As the Pitti Palace was closing for the evening at 7pm, it happened that in the courtyard there was some rehearsal for some opera. We sat out and watched it. They had an orchestra and actors in street clothes, so in this palatial setting we saw the most informal looking bunch perform beautiful music in a place designed for shows of another era. I know that orchestras dress up to perform, and I wonder if that makes them extra-casual on their days off. In general, I think, people on the streets in Italy are better dressed than people in the United States. For this performance though everyone seemed dressed for comfort of the sort that Americans like.

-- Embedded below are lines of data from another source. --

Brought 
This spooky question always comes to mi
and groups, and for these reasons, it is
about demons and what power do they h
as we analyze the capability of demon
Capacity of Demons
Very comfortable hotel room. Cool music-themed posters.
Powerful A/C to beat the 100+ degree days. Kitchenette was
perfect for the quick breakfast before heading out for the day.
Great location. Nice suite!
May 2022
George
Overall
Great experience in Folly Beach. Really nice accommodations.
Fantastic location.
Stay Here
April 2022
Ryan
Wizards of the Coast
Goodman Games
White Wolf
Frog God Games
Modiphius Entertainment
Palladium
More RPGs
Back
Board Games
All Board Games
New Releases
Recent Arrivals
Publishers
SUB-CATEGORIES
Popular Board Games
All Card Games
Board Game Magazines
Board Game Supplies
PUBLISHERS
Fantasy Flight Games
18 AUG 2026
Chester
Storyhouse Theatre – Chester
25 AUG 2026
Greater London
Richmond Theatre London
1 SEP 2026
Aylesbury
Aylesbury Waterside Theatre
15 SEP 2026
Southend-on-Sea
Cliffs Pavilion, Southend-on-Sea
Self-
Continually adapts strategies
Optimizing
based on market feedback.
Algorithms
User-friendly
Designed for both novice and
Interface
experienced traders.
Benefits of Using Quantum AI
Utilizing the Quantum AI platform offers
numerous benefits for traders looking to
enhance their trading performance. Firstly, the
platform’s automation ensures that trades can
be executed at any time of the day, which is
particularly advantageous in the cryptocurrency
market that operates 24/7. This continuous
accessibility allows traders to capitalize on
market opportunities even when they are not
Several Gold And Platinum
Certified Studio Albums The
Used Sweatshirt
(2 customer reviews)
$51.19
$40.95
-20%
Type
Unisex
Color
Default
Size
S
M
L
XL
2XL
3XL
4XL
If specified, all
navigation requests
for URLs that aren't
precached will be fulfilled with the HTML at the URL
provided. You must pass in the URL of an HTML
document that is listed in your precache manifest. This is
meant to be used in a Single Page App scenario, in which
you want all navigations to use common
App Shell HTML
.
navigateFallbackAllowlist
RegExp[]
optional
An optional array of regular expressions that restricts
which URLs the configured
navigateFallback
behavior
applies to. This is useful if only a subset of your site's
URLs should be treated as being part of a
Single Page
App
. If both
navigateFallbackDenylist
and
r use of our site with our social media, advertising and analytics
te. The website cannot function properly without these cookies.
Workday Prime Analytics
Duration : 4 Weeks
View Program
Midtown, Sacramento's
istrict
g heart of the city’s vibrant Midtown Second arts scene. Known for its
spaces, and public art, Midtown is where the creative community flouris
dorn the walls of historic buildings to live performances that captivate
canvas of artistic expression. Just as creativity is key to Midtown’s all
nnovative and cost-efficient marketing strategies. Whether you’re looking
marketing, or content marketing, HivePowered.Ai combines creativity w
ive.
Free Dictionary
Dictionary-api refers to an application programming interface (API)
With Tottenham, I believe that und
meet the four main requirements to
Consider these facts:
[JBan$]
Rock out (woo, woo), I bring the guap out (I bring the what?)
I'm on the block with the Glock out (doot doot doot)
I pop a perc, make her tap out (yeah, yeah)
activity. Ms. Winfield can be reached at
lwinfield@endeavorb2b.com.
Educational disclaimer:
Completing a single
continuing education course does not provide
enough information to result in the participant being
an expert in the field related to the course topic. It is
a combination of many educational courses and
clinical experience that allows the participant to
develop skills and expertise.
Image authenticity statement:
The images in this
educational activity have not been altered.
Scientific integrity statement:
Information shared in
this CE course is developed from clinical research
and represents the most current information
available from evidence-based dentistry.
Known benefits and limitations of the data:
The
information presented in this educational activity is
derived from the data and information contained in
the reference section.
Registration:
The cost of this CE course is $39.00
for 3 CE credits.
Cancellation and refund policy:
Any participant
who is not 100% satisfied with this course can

This was our last day in Florence and the Pallazo Vecchio stays open till midnight and it was on our way home, so we stopped in to be more thoroughly exhausted with wonderful things to see and experience. We climbed the tower to see the Duomo again. It can be seen from everywhere. I have never seen a city so designed to favor a single building in a way to make everyone continually recognize the building. We saw palace apartments, and art, and enjoyed the museum. It happened that there was another concert here in the main hall, and so again, we heard more music. There seemed to be chamber music everywhere we went.
The plan was to cool it with the curated collections after Florence, and for Venice and Milan, we would slow the pace of consuming exhibitions and only be more reflective of where we were and what we were thinking.